## About this exercise:
Search the records below for the word "along", then return every line where it appears.

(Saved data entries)

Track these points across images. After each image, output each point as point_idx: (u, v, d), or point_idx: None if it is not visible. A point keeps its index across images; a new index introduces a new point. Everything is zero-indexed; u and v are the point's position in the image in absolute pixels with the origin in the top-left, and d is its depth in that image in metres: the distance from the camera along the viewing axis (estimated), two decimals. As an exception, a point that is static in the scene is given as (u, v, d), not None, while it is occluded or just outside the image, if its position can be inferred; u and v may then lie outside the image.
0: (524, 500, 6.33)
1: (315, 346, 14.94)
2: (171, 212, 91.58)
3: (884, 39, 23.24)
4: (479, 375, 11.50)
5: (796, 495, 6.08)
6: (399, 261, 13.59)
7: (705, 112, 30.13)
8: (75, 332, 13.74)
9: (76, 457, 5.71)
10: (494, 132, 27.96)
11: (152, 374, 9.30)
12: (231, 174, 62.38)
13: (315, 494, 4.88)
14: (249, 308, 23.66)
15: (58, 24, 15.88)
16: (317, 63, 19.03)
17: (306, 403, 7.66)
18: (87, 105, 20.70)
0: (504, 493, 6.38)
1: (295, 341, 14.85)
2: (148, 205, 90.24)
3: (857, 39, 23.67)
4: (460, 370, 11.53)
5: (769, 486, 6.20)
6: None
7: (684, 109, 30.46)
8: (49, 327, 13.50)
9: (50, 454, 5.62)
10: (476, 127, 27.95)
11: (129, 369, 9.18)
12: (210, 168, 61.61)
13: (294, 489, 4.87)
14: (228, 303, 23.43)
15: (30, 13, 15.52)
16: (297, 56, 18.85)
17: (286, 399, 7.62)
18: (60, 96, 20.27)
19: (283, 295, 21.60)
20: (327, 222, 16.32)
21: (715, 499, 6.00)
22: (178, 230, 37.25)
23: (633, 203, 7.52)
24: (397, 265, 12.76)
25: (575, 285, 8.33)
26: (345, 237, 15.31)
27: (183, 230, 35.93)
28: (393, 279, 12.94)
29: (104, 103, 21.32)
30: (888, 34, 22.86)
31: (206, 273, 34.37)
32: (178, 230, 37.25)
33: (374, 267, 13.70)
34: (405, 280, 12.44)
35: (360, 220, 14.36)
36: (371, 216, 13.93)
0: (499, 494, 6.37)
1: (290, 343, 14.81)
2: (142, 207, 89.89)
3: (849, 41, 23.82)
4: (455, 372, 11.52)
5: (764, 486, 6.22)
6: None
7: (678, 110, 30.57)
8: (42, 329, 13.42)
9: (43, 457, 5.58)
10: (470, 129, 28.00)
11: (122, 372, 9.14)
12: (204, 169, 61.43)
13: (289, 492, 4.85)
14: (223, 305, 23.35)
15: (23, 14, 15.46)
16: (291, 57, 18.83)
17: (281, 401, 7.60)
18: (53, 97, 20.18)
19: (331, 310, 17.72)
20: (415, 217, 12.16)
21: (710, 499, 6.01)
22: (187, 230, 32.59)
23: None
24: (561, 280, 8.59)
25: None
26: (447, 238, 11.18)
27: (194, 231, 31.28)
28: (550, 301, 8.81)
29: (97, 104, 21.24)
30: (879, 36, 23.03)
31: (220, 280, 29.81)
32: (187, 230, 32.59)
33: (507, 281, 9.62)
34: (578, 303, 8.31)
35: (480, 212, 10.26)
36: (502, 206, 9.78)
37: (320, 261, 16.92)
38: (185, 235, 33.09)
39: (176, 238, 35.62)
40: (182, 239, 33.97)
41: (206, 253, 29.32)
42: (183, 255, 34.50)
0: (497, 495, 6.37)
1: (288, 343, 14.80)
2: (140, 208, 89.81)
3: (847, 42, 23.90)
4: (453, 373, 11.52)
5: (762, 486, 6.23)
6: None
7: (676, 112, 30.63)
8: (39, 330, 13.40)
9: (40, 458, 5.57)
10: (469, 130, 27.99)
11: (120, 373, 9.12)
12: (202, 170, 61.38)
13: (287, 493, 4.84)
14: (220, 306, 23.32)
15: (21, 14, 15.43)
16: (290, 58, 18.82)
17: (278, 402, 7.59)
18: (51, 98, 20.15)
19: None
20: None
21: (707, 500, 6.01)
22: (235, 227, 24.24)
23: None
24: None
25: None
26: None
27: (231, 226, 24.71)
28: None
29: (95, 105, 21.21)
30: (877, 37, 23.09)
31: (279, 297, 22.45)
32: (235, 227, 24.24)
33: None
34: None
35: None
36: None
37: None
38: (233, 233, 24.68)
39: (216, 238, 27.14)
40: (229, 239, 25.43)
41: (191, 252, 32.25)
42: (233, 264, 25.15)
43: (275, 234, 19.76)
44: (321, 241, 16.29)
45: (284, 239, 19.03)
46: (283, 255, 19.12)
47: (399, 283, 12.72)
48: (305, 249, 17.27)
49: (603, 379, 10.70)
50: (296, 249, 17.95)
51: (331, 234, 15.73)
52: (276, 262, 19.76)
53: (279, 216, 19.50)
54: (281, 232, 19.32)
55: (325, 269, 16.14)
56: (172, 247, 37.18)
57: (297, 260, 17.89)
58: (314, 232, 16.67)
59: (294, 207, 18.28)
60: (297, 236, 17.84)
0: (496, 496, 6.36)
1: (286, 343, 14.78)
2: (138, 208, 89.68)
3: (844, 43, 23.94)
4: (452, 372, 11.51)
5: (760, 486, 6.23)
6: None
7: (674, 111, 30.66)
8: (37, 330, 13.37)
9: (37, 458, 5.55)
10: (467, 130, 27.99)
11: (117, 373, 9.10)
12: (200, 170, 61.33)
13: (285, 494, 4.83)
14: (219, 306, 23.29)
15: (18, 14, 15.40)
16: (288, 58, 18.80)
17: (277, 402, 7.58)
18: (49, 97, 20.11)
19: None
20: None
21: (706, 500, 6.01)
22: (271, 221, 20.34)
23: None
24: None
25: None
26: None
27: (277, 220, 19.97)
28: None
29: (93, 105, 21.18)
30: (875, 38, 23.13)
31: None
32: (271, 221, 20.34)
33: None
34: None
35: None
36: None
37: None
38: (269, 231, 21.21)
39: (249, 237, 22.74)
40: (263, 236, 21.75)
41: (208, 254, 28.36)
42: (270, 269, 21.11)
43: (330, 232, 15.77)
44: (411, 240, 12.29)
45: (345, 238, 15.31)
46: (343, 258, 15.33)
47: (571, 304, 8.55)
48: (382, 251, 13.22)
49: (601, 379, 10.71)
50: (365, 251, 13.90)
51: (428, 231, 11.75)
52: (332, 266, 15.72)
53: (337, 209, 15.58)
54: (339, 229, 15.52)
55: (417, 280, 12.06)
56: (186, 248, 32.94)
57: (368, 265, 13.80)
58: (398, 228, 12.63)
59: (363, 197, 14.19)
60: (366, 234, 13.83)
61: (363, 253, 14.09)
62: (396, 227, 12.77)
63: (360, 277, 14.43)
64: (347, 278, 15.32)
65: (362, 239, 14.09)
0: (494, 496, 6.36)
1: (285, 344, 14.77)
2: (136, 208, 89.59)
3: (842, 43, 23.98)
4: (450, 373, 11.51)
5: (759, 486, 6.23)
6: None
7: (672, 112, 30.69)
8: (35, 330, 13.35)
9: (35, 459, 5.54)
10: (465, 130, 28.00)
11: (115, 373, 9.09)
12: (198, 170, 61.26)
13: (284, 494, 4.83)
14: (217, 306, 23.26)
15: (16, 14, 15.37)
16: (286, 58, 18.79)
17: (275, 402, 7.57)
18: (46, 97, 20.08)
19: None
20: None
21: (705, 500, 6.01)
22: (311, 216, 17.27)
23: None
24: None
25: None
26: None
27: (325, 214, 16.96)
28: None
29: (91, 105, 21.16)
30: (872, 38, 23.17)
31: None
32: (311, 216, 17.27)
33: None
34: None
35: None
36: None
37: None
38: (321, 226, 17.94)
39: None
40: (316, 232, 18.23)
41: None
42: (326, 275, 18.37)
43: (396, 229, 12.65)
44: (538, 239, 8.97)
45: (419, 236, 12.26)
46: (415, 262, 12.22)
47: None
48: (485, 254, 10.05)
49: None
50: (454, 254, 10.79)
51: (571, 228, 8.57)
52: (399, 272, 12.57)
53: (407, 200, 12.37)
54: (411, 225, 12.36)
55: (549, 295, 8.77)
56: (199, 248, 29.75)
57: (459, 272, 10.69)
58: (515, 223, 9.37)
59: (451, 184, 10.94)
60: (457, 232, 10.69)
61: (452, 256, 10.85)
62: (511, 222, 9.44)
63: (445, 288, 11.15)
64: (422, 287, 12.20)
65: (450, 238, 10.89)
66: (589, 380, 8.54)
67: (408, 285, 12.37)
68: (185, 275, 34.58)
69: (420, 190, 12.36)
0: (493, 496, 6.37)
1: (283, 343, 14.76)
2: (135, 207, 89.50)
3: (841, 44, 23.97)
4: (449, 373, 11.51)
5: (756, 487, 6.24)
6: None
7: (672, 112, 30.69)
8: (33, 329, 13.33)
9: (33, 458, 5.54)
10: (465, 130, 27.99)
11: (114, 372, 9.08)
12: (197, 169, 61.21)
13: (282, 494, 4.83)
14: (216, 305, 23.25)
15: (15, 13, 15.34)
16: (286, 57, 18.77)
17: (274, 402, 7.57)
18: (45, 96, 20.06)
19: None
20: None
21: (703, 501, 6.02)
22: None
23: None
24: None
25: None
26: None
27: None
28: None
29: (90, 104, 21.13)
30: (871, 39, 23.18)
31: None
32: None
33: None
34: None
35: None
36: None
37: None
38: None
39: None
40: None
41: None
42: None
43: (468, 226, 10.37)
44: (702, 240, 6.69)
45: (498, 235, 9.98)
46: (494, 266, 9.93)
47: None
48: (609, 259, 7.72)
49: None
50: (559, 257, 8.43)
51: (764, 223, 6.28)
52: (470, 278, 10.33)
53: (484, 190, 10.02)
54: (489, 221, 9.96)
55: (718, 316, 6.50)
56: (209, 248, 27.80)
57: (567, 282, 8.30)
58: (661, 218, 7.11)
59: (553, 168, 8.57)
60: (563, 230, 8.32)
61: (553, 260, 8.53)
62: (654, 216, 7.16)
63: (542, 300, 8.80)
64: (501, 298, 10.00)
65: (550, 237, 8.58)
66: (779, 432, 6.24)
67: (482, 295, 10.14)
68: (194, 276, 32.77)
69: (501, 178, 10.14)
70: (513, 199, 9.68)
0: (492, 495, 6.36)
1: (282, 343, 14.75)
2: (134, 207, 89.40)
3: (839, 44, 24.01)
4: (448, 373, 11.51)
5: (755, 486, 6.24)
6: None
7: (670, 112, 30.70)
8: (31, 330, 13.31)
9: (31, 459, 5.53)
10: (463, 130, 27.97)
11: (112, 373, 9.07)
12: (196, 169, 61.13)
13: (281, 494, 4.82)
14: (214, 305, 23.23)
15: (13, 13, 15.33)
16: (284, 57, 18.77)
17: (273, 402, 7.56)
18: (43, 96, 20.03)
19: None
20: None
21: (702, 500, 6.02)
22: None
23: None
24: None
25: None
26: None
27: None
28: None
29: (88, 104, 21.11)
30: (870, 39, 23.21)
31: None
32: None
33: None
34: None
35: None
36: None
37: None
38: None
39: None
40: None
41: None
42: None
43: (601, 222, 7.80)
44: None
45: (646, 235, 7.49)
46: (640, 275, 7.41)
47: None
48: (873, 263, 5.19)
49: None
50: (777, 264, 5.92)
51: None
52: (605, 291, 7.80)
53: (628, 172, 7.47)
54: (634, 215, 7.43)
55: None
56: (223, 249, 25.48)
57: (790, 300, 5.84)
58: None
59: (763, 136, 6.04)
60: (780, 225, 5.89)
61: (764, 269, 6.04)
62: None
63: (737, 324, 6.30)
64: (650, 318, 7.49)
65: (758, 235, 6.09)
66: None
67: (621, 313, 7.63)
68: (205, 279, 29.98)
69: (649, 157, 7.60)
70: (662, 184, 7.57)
==
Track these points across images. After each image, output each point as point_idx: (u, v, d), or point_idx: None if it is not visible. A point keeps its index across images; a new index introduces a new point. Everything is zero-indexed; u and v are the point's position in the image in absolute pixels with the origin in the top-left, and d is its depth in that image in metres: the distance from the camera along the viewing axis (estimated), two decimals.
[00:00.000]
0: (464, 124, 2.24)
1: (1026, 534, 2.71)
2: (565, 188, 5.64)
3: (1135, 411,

## Answer section:
Track these points across images. After each image, output each point as point_idx: (u, v, d), or point_idx: None if it is not visible. A point keeps its index across images; a new index introduces a new point. Everything is zero-indexed; u and v are the point's position in the image in absolute pixels with the origin in the top-left, and d is its depth in that image in metres: the distance from the camera along the viewing axis (estimated), two decimals. As an exception, a point that is static in the scene is given as (u, v, d), not None, while it is occluded or just outside the image, if its position can be inferred; u and v may then lie outside the image.
Track these points across images. After each image, output each point as point_idx: (u, v, d), or point_idx: None if it is not visible. A point keeps its index across images; a new index introduces a new point. Everything is zero-indexed; u and v are the point's position in the image in absolute pixels with the origin in the top-left, and d is its depth in that image in metres: the distance from the camera along the viewing axis (estimated), two decimals.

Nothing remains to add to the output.